Reynoutria japonica (Fallopia japonica, Japanese knotweed)
This plant has emerged as a significant pest in various regions including the UK, Europe, Australia, New Zealand, and North America. It forms dense arrays and, when disturbed, extends its underground stems for several meters. This unique ability enables the plant to establish new populations far away from the original source, making it exceptionally challenging to eradicate, even with chemical methods.
Pontederia crassipes (Water hyacinth, formerly Eichhornia crassipes)
Although considered one of the world’s most noxious weeds, this Brazilian native plant is often cultivated as an ornamental species in garden ponds. It features large mauve flowers on spongy, floating stems. This versatile plant can thrive in various freshwater environments, ranging from lakes to canals. Its rapid reproduction rate is so significant that it can even impede boat traffic.

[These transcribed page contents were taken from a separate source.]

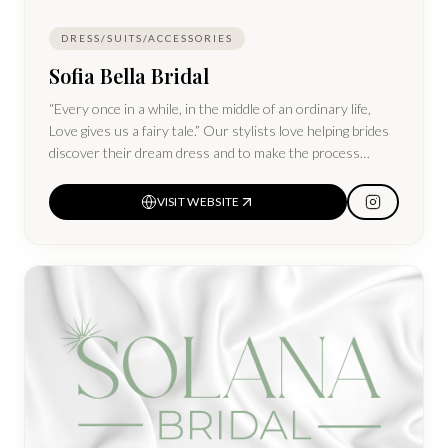
DRESS/SUITS/ACCESSORIES
Sofia Bella Bridal
“Every once in a while, in the middle of an ordinary life,
Love gives us a fairy tale.” Our stylists love helping brides
discover their dream dress and to make the process
magical! Sofia Bella carries affordable customizable gowns
and off-the-rack gowns.
VISIT WEBSITE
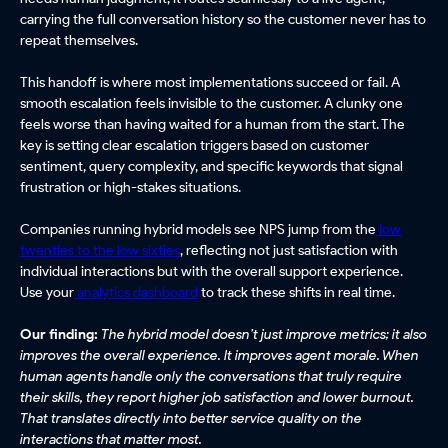
carrying the full conversation history so the customer never has to
repeat themselves.
This handoff is where most implementations succeed or fail. A
smooth escalation feels invisible to the customer. A clunky one
feels worse than having waited for a human from the start. The
key is setting clear escalation triggers based on customer
sentiment, query complexity, and specific keywords that signal
frustration or high-stakes situations.
Companies running hybrid models see NPS jump from the
low
twenties to the low sixties
, reflecting not just satisfaction with
individual interactions but with the overall support experience.
Use your
analytics dashboard
to track these shifts in real time.
Our finding:
The hybrid model doesn’t just improve metrics; it also
improves the overall experience. It improves agent morale. When
human agents handle only the conversations that truly require
their skills, they report higher job satisfaction and lower burnout.
That translates directly into better service quality on the
interactions that matter most.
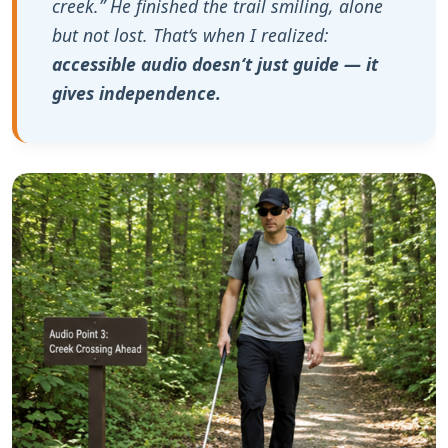
creek.” He finished the trail smiling, alone
but not lost. That‘s when I realized:
accessible audio doesn‘t just guide — it
gives independence.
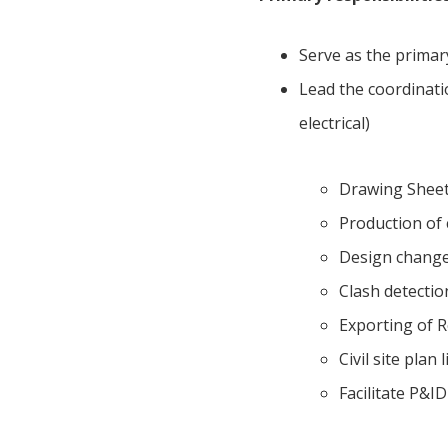
Serve as the primar
Lead the coordinatio
electrical)
Drawing Sheet 
Production of 
Design change
Clash detectio
Exporting of Re
Civil site plan 
Facilitate P&I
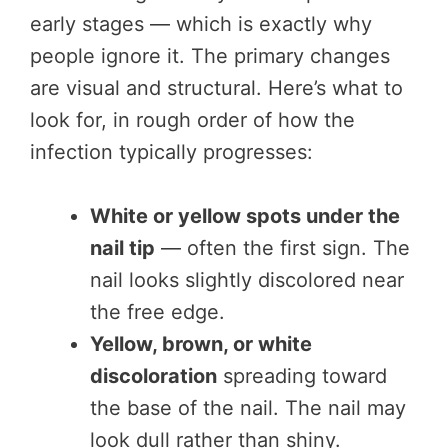
early stages — which is exactly why
people ignore it. The primary changes
are visual and structural. Here’s what to
look for, in rough order of how the
infection typically progresses:
White or yellow spots under the
nail tip
— often the first sign. The
nail looks slightly discolored near
the free edge.
Yellow, brown, or white
discoloration
spreading toward
the base of the nail. The nail may
look dull rather than shiny.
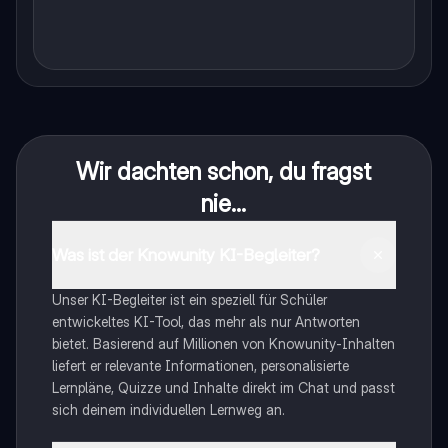
Wir dachten schon, du fragst
nie...
Was ist der Knowunity KI-Begleiter?
Unser KI-Begleiter ist ein speziell für Schüler
entwickeltes KI-Tool, das mehr als nur Antworten
bietet. Basierend auf Millionen von Knowunity-Inhalten
liefert er relevante Informationen, personalisierte
Lernpläne, Quizze und Inhalte direkt im Chat und passt
sich deinem individuellen Lernweg an.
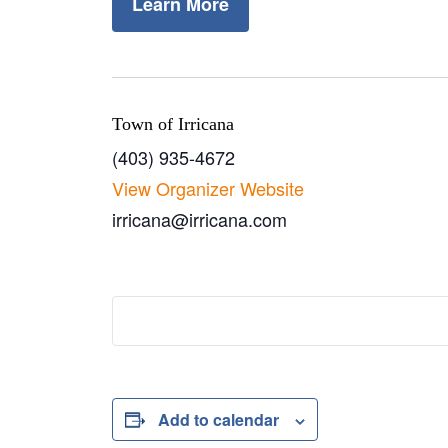
Learn More
Town of Irricana
(403) 935-4672
View Organizer Website
irricana@irricana.com
Add to calendar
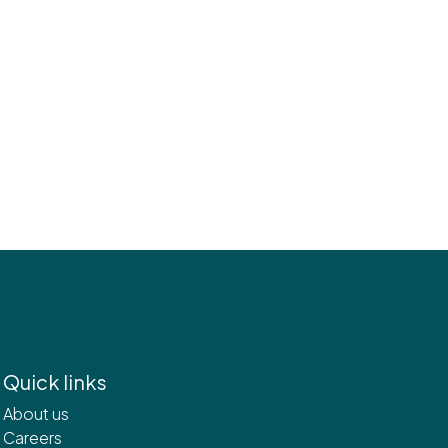
Quick links
About us
Careers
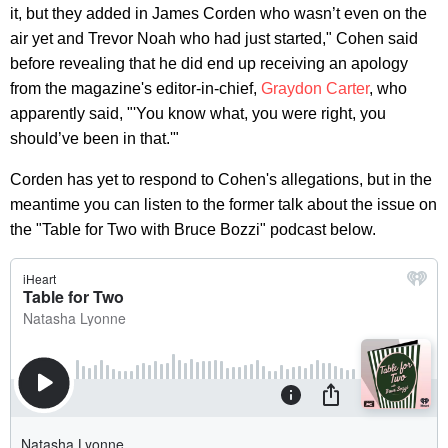
it, but they added in James Corden who wasn’t even on the
air yet and Trevor Noah who had just started," Cohen said
before revealing that he did end up receiving an apology
from the magazine's editor-in-chief,
Graydon Carter
, who
apparently said, "'You know what, you were right, you
should’ve been in that.'"
Corden has yet to respond to Cohen's allegations, but in the
meantime you can listen to the former talk about the issue on
the "Table for Two with Bruce Bozzi" podcast below.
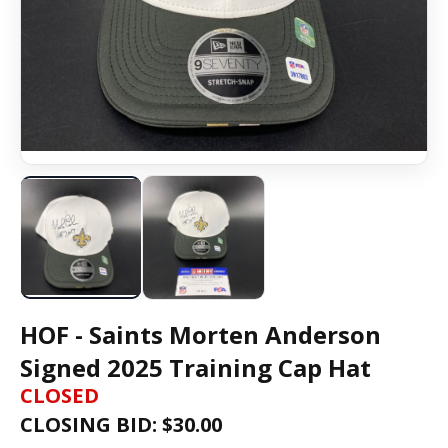
HOF - Saints Morten Anderson
Signed 2025 Training Cap Hat
CLOSED
CLOSING BID: $
30.00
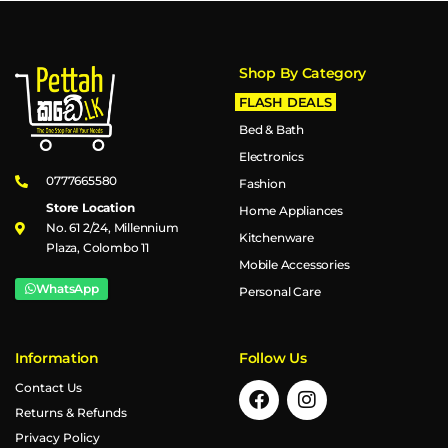
Shop By Category
FLASH DEALS
Bed & Bath
Electronics
0777665580
Fashion
Store Location
Home Appliances
No. 61 2/24, Millennium
Kitchenware
Plaza, Colombo 11
Mobile Accessories
WhatsApp
Personal Care
Information
Follow Us
Contact Us
Returns & Refunds
Privacy Policy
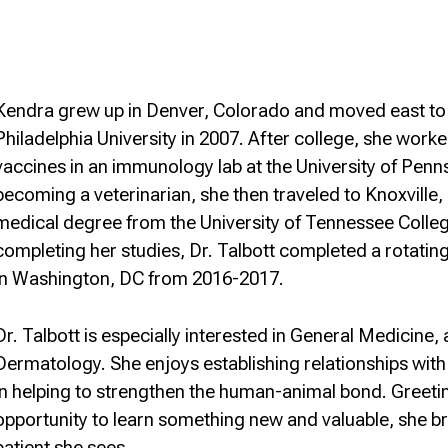
Kendra grew up in Denver, Colorado and moved east to 
Philadelphia University in 2007. After college, she wor
vaccines in an immunology lab at the University of Pennsy
becoming a veterinarian, she then traveled to Knoxville
medical degree from the University of Tennessee Colleg
completing her studies, Dr. Talbott completed a rotating
in Washington, DC from 2016-2017.
Dr. Talbott is especially interested in General Medicine,
Dermatology. She enjoys establishing relationships with h
in helping to strengthen the human-animal bond. Greetin
opportunity to learn something new and valuable, she b
patient she sees.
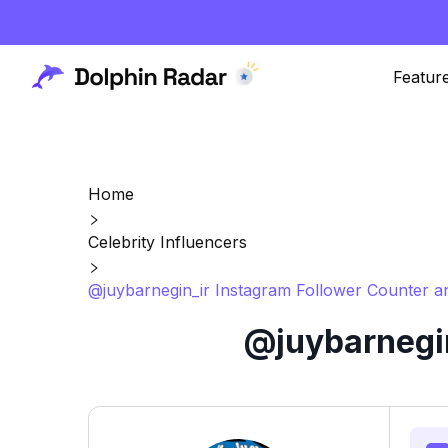
Featur
Home
Celebrity Influencers
@juybarnegin_ir Instagram Follower Counter a
@juybarnegin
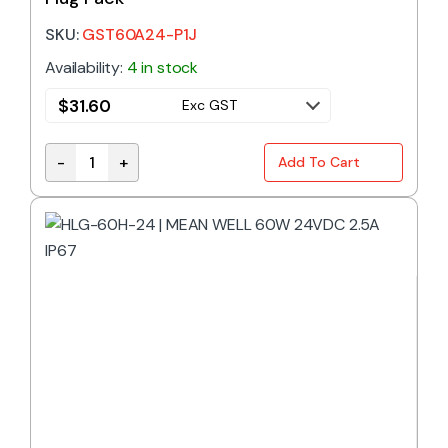
SKU:
GST60A24-P1J
Availability:
4 in stock
$
31.60
Exc GST
-
+
Add To Cart
Desktop Power Supply 60W 24V DC 2.5A Plug Pack 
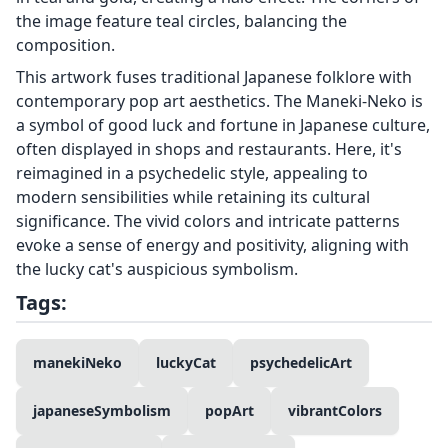
the image feature teal circles, balancing the
composition.
This artwork fuses traditional Japanese folklore with
contemporary pop art aesthetics. The Maneki-Neko is
a symbol of good luck and fortune in Japanese culture,
often displayed in shops and restaurants. Here, it's
reimagined in a psychedelic style, appealing to
modern sensibilities while retaining its cultural
significance. The vivid colors and intricate patterns
evoke a sense of energy and positivity, aligning with
the lucky cat's auspicious symbolism.
Tags:
manekiNeko
luckyCat
psychedelicArt
japaneseSymbolism
popArt
vibrantColors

The attractive and fragrant flowers of this plant conceal its perilous nature. This climber thrives in tree canopies and suppresses the growth of native vegetation. It has been reported to invade regions such as La Reunion, Mauritius, Hawaii, and Florida. The International Union for Conservation of Nature (IUCN) recognizes it as one of the world’s 100 most notorious invasive organisms.
Impatiens glandulifera (Himalayan balsam)
Himalayan Balsam (Impatiens glandulifera) is an invasive plant species that poses significant challenges to ecosystems and native plant communities across many parts of the world. Native to the western Himalayas, this plant has gained notoriety due to its rapid growth, high seed production, and ability to outcompete native plants. Himalayan Balsam is a tall annual herb that can reach heights of up to 10 feet (3 meters). It features attractive pink or purple flowers and long, narrow leaves. The plant’s hollow stem is succulent and tends to have a reddish hue. Himalayan Balsam is known for its explosive seed pods, which, when mature, can burst open and scatter seeds over a wide area.
Heracleum mantegazzianum (Giant hogweed)
This plant distinguishes itself through its gigantic leaves and flower stalks that can reach heights of up to 3 meters. It exhibits a remarkably high seed yield and dispersal rate. As it grows, it forms a dense canopy that displaces native plants in forests and along waterways. This plant is considered invasive in the United Kingdom and the United States, and it contains chemicals that can cause skin irritation and leave permanent scars.